Factoring receivables is a process by which companies that do not want to manage or collect their account receivable balances can sell their balances at a discount for cash.
Accounts receivable (A/R) factoring is a tool used by businesses to gain quick access to cash without obtaining a loan or selling major parts of the company. A/R factoring is not turning over customers accounts to a collection company; factoring companies usually accept receivables that are in good standing with the selling company. Factoring receivables allows businesses to focus on their operations rather than spending large amounts of time collecting money from past jobs.

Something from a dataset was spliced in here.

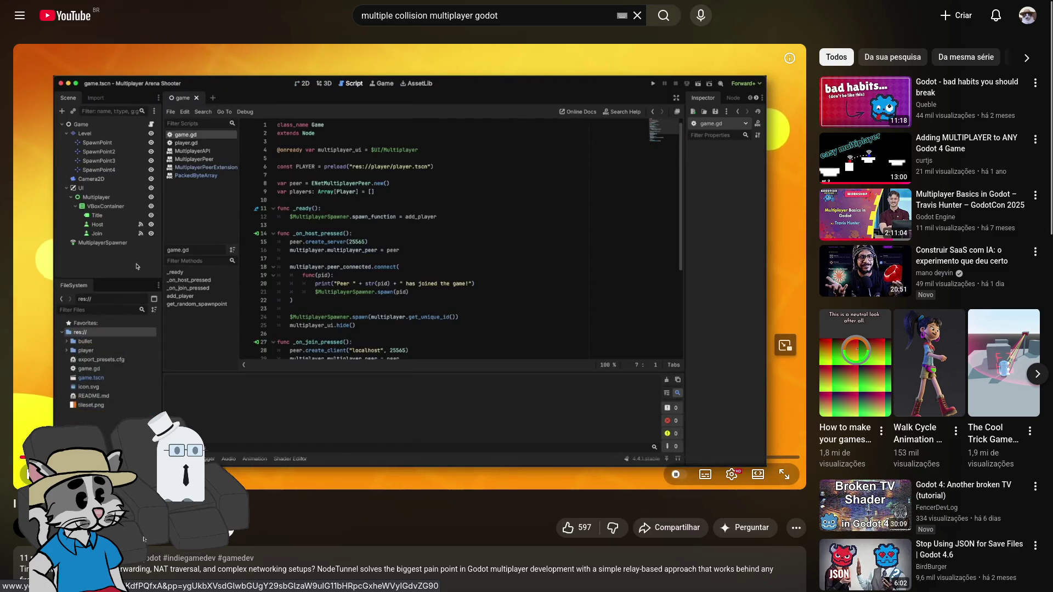
left_click(219, 457)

Factoring companies purchase business receivables at a discount for cash. Factoring purchase amounts are usually from 75 to 90 percent of the total value of the receivables, and factoring companies require that purchased receivables be less than 90 days old.

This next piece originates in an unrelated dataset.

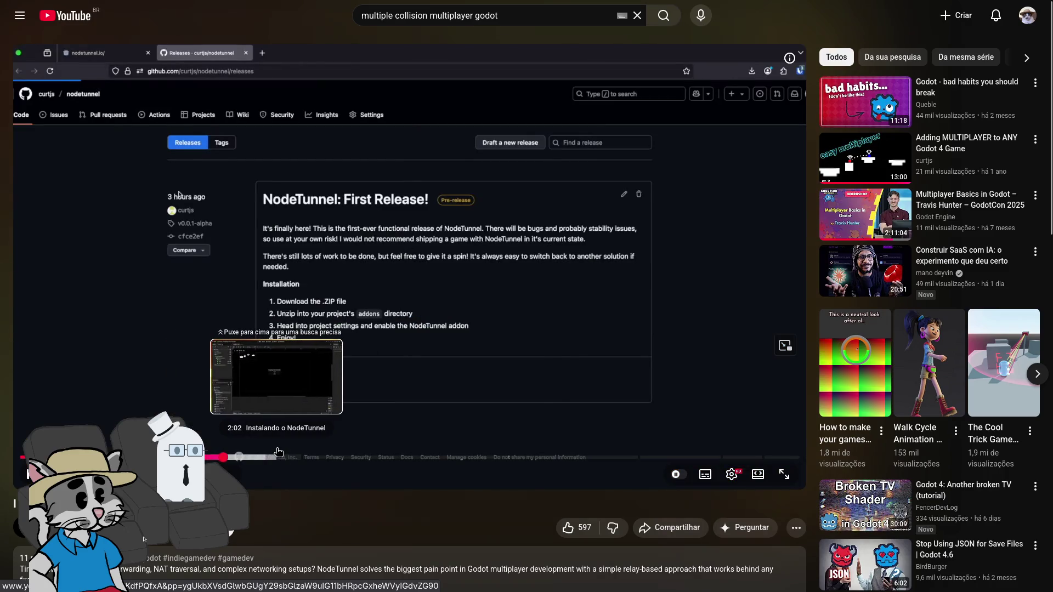
left_click(279, 457)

Other requirements may be necessary depending on the factoring company and the factoring agreement. Customer credit worthiness, monthly volume and the industry will affect the receivables purchase amount and associated fees.

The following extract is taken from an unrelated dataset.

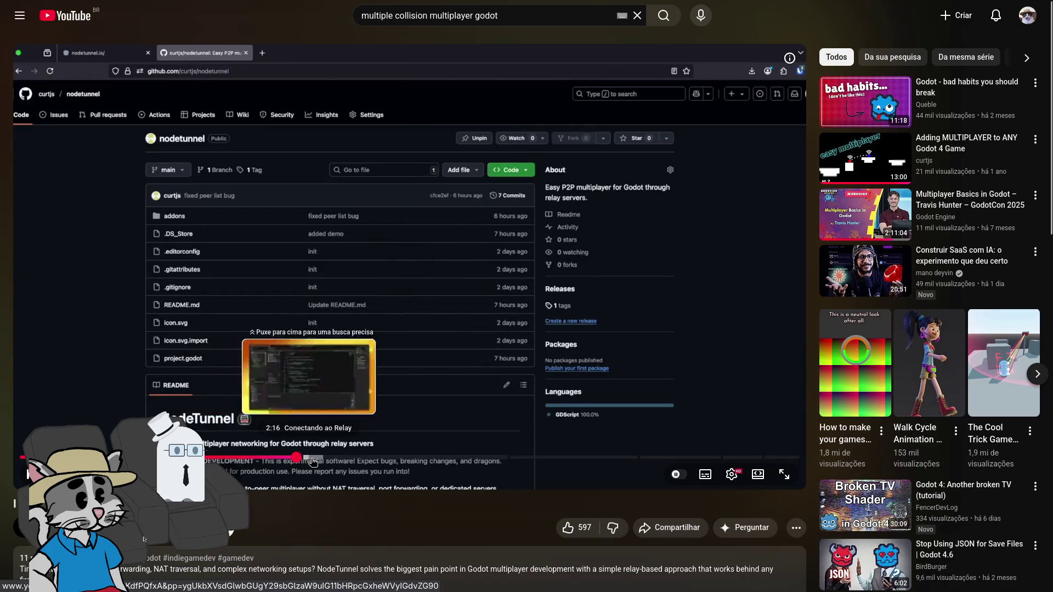
left_click(313, 458)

Non-recourse factoring is where the selling company is not liable for receivables that customers do not pay to the factoring company. Credit worthiness and receivable age are critical requirements for non-recourse factoring.
Recourse factoring requires the selling company to take responsibility for unpaid receivable balances. While the factoring agreement is usually less stringent on requirements, fees and discounts off the receivable amount will still be paid by the selling company.
Balance Sheet Effects
Since factoring is not a loan, no liability will appear on the balance sheet for the selling company. The receivables are removed from the seller’s balance sheet, with an increase to cash from the sold receivables. Records of sold receivables will need to be kept on file, and generally accepted accounting principles (GAAP) must be followed when reporting information or disclosures on the balance sheet.
Questions About Factoring
Before deciding to factor receivables for cash, companies should review the process closely. Questions to ask include:
Will the factoring fees and discounts be worth selling the receivables? Is factoring a one-time process or will it be recurring? Will the cash received be used for business reinvestment or for normal operations?
Factoring receivables can be a great option for quick cash flow if a business is rapidly growing and time spent collecting receivables will hamper growth opportunities.